Reproduce each line of the listing below without any changes.

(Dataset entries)
****
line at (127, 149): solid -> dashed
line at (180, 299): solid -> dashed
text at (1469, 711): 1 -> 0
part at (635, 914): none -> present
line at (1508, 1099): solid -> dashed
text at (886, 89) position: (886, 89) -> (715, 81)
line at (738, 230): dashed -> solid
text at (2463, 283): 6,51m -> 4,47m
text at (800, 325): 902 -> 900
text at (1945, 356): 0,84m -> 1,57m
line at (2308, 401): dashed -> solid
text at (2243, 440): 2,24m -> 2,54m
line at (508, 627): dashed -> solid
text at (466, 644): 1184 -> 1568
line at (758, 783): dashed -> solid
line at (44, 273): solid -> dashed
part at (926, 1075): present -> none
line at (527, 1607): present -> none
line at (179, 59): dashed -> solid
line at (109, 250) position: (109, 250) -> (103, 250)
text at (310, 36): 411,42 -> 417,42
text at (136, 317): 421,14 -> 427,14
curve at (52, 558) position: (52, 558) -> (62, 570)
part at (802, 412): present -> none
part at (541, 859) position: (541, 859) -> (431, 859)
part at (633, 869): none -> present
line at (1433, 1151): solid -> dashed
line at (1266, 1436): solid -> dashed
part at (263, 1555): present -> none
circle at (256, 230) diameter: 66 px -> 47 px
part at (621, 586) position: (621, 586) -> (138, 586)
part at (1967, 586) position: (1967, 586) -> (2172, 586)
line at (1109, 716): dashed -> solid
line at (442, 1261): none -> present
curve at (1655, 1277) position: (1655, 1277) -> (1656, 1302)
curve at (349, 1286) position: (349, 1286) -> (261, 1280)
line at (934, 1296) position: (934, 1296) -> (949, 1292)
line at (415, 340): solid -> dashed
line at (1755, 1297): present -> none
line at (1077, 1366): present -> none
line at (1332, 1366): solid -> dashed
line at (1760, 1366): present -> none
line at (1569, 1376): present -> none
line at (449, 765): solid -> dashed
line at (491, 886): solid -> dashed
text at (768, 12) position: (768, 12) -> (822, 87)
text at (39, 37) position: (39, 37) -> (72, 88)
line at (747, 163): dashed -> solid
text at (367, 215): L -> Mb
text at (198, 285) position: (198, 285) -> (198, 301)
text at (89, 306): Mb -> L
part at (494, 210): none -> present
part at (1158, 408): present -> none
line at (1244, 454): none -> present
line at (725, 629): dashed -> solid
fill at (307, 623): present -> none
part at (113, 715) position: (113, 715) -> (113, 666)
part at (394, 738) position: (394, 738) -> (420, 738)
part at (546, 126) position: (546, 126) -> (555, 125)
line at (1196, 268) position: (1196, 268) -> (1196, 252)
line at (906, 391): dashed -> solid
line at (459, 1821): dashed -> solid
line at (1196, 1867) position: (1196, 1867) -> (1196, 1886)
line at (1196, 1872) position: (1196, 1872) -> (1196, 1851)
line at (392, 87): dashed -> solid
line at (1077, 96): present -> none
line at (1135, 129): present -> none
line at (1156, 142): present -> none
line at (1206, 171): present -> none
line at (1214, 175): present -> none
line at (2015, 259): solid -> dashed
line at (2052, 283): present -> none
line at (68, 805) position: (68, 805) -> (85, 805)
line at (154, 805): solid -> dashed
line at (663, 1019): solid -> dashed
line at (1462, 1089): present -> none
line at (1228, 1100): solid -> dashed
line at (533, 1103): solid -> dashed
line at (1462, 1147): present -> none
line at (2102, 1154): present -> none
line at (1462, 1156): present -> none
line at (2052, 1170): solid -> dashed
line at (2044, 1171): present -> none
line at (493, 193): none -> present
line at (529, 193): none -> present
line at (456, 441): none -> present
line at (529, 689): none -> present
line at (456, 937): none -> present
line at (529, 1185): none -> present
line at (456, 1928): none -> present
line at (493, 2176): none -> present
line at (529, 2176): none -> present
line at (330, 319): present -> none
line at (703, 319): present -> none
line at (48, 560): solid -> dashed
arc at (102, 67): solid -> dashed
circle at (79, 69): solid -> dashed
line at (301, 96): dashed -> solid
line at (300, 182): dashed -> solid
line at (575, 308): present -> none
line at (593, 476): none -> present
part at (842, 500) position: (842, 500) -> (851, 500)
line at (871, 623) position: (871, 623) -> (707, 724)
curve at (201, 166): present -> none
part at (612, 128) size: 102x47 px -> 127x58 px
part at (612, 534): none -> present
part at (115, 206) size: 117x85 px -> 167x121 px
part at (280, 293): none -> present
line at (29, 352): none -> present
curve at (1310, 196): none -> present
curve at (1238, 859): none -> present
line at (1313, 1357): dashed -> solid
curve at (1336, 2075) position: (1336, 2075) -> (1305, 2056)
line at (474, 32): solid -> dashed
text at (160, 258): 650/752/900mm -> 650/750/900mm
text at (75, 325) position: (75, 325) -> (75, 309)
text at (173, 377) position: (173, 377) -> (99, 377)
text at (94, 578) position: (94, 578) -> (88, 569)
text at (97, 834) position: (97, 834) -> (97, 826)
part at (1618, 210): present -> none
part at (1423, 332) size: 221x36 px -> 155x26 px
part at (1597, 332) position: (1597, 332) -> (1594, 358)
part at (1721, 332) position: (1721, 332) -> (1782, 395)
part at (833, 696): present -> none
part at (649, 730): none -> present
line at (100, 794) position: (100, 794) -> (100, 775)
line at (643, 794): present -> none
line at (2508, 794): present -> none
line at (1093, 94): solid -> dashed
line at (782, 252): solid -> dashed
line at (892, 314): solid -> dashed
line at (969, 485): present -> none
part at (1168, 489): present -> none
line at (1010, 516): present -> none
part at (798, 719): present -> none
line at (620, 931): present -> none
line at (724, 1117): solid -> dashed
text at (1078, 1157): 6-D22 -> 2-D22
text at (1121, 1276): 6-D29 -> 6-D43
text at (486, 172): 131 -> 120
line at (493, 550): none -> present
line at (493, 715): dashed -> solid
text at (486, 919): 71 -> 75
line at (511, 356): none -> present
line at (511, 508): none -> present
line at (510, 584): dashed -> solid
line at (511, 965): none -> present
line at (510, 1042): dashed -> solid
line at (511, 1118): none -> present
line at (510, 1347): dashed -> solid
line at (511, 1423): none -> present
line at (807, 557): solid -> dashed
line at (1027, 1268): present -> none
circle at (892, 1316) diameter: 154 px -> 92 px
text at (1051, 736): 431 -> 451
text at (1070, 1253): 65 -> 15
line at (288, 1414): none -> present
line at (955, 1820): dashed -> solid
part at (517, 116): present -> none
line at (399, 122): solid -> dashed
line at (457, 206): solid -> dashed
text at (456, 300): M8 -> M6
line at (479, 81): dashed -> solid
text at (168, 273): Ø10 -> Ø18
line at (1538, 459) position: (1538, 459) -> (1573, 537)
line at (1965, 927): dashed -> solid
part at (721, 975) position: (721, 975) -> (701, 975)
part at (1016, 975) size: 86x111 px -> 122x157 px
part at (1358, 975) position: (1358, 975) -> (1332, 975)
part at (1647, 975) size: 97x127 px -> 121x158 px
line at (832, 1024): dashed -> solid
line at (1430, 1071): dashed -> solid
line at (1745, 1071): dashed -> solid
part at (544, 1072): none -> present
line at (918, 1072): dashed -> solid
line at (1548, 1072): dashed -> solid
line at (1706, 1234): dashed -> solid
****
=== EXERCISE SOLUTION ===
line at (127, 149): solid -> dashed
line at (180, 299): solid -> dashed
text at (1469, 711): 1 -> 0
part at (635, 914): none -> present
line at (1508, 1099): solid -> dashed
text at (886, 89) position: (886, 89) -> (715, 81)
line at (738, 230): dashed -> solid
text at (2463, 283): 6,51m -> 4,47m
text at (800, 325): 902 -> 900
text at (1945, 356): 0,84m -> 1,57m
line at (2308, 401): dashed -> solid
text at (2243, 440): 2,24m -> 2,54m
line at (508, 627): dashed -> solid
text at (466, 644): 1184 -> 1568
line at (758, 783): dashed -> solid
line at (44, 273): solid -> dashed
part at (926, 1075): present -> none
line at (527, 1607): present -> none
line at (179, 59): dashed -> solid
line at (109, 250) position: (109, 250) -> (103, 250)
text at (310, 36): 411,42 -> 417,42
text at (136, 317): 421,14 -> 427,14
curve at (52, 558) position: (52, 558) -> (62, 570)
part at (802, 412): present -> none
part at (541, 859) position: (541, 859) -> (431, 859)
part at (633, 869): none -> present
line at (1433, 1151): solid -> dashed
line at (1266, 1436): solid -> dashed
part at (263, 1555): present -> none
circle at (256, 230) diameter: 66 px -> 47 px
part at (621, 586) position: (621, 586) -> (138, 586)
part at (1967, 586) position: (1967, 586) -> (2172, 586)
line at (1109, 716): dashed -> solid
line at (442, 1261): none -> present
curve at (1655, 1277) position: (1655, 1277) -> (1656, 1302)
curve at (349, 1286) position: (349, 1286) -> (261, 1280)
line at (934, 1296) position: (934, 1296) -> (949, 1292)
line at (415, 340): solid -> dashed
line at (1755, 1297): present -> none
line at (1077, 1366): present -> none
line at (1332, 1366): solid -> dashed
line at (1760, 1366): present -> none
line at (1569, 1376): present -> none
line at (449, 765): solid -> dashed
line at (491, 886): solid -> dashed
text at (768, 12) position: (768, 12) -> (822, 87)
text at (39, 37) position: (39, 37) -> (72, 88)
line at (747, 163): dashed -> solid
text at (367, 215): L -> Mb
text at (198, 285) position: (198, 285) -> (198, 301)
text at (89, 306): Mb -> L
part at (494, 210): none -> present
part at (1158, 408): present -> none
line at (1244, 454): none -> present
line at (725, 629): dashed -> solid
fill at (307, 623): present -> none
part at (113, 715) position: (113, 715) -> (113, 666)
part at (394, 738) position: (394, 738) -> (420, 738)
part at (546, 126) position: (546, 126) -> (555, 125)
line at (1196, 268) position: (1196, 268) -> (1196, 252)
line at (906, 391): dashed -> solid
line at (459, 1821): dashed -> solid
line at (1196, 1867) position: (1196, 1867) -> (1196, 1886)
line at (1196, 1872) position: (1196, 1872) -> (1196, 1851)
line at (392, 87): dashed -> solid
line at (1077, 96): present -> none
line at (1135, 129): present -> none
line at (1156, 142): present -> none
line at (1206, 171): present -> none
line at (1214, 175): present -> none
line at (2015, 259): solid -> dashed
line at (2052, 283): present -> none
line at (68, 805) position: (68, 805) -> (85, 805)
line at (154, 805): solid -> dashed
line at (663, 1019): solid -> dashed
line at (1462, 1089): present -> none
line at (1228, 1100): solid -> dashed
line at (533, 1103): solid -> dashed
line at (1462, 1147): present -> none
line at (2102, 1154): present -> none
line at (1462, 1156): present -> none
line at (2052, 1170): solid -> dashed
line at (2044, 1171): present -> none
line at (493, 193): none -> present
line at (529, 193): none -> present
line at (456, 441): none -> present
line at (529, 689): none -> present
line at (456, 937): none -> present
line at (529, 1185): none -> present
line at (456, 1928): none -> present
line at (493, 2176): none -> present
line at (529, 2176): none -> present
line at (330, 319): present -> none
line at (703, 319): present -> none
line at (48, 560): solid -> dashed
arc at (102, 67): solid -> dashed
circle at (79, 69): solid -> dashed
line at (301, 96): dashed -> solid
line at (300, 182): dashed -> solid
line at (575, 308): present -> none
line at (593, 476): none -> present
part at (842, 500) position: (842, 500) -> (851, 500)
line at (871, 623) position: (871, 623) -> (707, 724)
curve at (201, 166): present -> none
part at (612, 128) size: 102x47 px -> 127x58 px
part at (612, 534): none -> present
part at (115, 206) size: 117x85 px -> 167x121 px
part at (280, 293): none -> present
line at (29, 352): none -> present
curve at (1310, 196): none -> present
curve at (1238, 859): none -> present
line at (1313, 1357): dashed -> solid
curve at (1336, 2075) position: (1336, 2075) -> (1305, 2056)
line at (474, 32): solid -> dashed
text at (160, 258): 650/752/900mm -> 650/750/900mm
text at (75, 325) position: (75, 325) -> (75, 309)
text at (173, 377) position: (173, 377) -> (99, 377)
text at (94, 578) position: (94, 578) -> (88, 569)
text at (97, 834) position: (97, 834) -> (97, 826)
part at (1618, 210): present -> none
part at (1423, 332) size: 221x36 px -> 155x26 px
part at (1597, 332) position: (1597, 332) -> (1594, 358)
part at (1721, 332) position: (1721, 332) -> (1782, 395)
part at (833, 696): present -> none
part at (649, 730): none -> present
line at (100, 794) position: (100, 794) -> (100, 775)
line at (643, 794): present -> none
line at (2508, 794): present -> none
line at (1093, 94): solid -> dashed
line at (782, 252): solid -> dashed
line at (892, 314): solid -> dashed
line at (969, 485): present -> none
part at (1168, 489): present -> none
line at (1010, 516): present -> none
part at (798, 719): present -> none
line at (620, 931): present -> none
line at (724, 1117): solid -> dashed
text at (1078, 1157): 6-D22 -> 2-D22
text at (1121, 1276): 6-D29 -> 6-D43
text at (486, 172): 131 -> 120
line at (493, 550): none -> present
line at (493, 715): dashed -> solid
text at (486, 919): 71 -> 75
line at (511, 356): none -> present
line at (511, 508): none -> present
line at (510, 584): dashed -> solid
line at (511, 965): none -> present
line at (510, 1042): dashed -> solid
line at (511, 1118): none -> present
line at (510, 1347): dashed -> solid
line at (511, 1423): none -> present
line at (807, 557): solid -> dashed
line at (1027, 1268): present -> none
circle at (892, 1316) diameter: 154 px -> 92 px
text at (1051, 736): 431 -> 451
text at (1070, 1253): 65 -> 15
line at (288, 1414): none -> present
line at (955, 1820): dashed -> solid
part at (517, 116): present -> none
line at (399, 122): solid -> dashed
line at (457, 206): solid -> dashed
text at (456, 300): M8 -> M6
line at (479, 81): dashed -> solid
text at (168, 273): Ø10 -> Ø18
line at (1538, 459) position: (1538, 459) -> (1573, 537)
line at (1965, 927): dashed -> solid
part at (721, 975) position: (721, 975) -> (701, 975)
part at (1016, 975) size: 86x111 px -> 122x157 px
part at (1358, 975) position: (1358, 975) -> (1332, 975)
part at (1647, 975) size: 97x127 px -> 121x158 px
line at (832, 1024): dashed -> solid
line at (1430, 1071): dashed -> solid
line at (1745, 1071): dashed -> solid
part at (544, 1072): none -> present
line at (918, 1072): dashed -> solid
line at (1548, 1072): dashed -> solid
line at (1706, 1234): dashed -> solid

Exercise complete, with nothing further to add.